Aryl radical generation through hydrohalic bond scission initiated by N-heterocyclic carbene catalysts
In a groundbreaking discovery, researchers at Kanazawa University and led by Professor Frank Glorius have developed a chemical reaction that efficiently generates aryl radicals from aryl iodides under mild conditions. This research, published in the prestigious journal "Science," promises to be a game-changer in the field of organic synthesis.
Aryl radicals, generated through this reaction, can serve as a valuable source of benzene rings in organic synthesis. They can be utilised for the difunctionalization of alkene, resulting in benzene-ring substituted ketone. Moreover, these radicals act as a source of the benzene ring itself, making them indispensable for a wide range of organic syntheses.
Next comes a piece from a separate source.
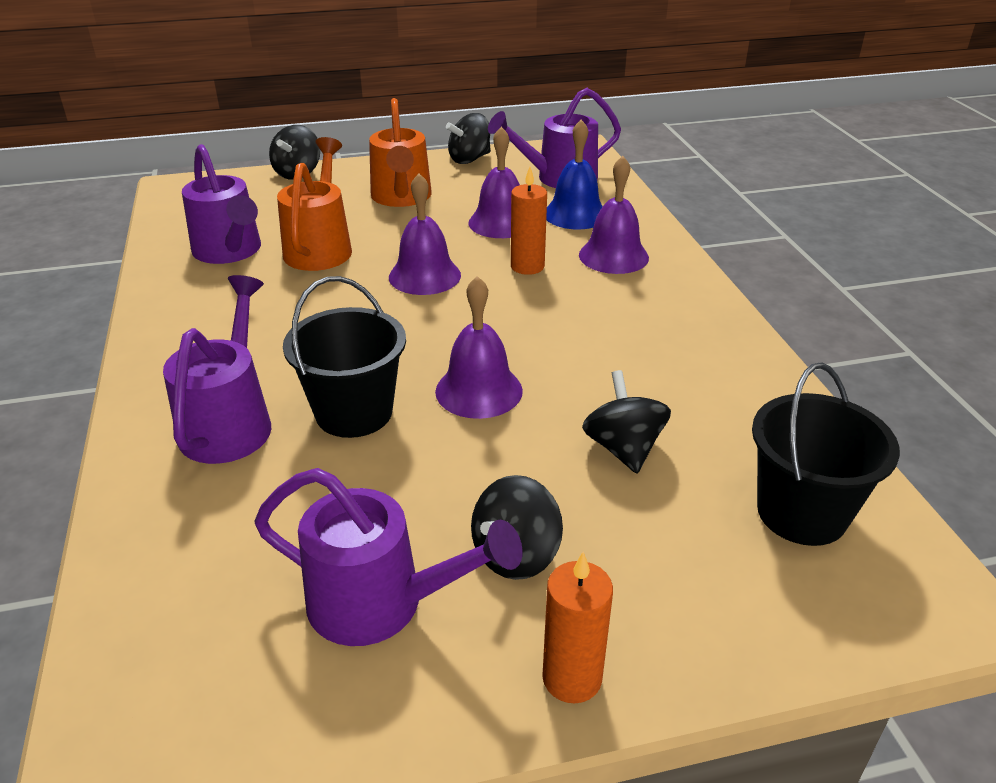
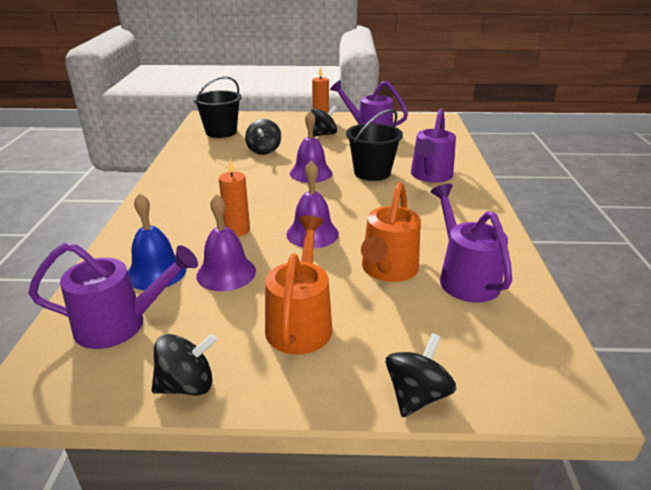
camera: 165 degrees left, 5 degrees down
purple bell [579,156,649,274] -> none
The significance of this research lies in the fact that the reaction employs an N-heterocyclic carbene catalyst, which boasts a low environmental impact. Previously, chemical reactions to generate aryl radicals from aryl halides required either metal catalysts or photocatalysts, which raised concerns about their environmental footprint.
The process involves a single electron transfer from an enolate intermediate to an aryl iodide, followed by the cleavage of the bond between the benzene ring and the iodine atom, thereby generating an aryl radical in a catalytic manner.
The aryl radical, thus generated, can undergo intramolecular hydrogen abstraction reaction, facilitating the dehydrogenative acylation of amide. This reaction leads to the formation of α-aminoketone compounds, a class of compounds that are essential in the synthesis of various medical and agricultural drugs, as well as chemical materials.
This innovative technology is expected to be a powerful tool for precisely synthesizing a wide range of complex organic compounds, opening up new possibilities in the pharmaceutical and chemical industries.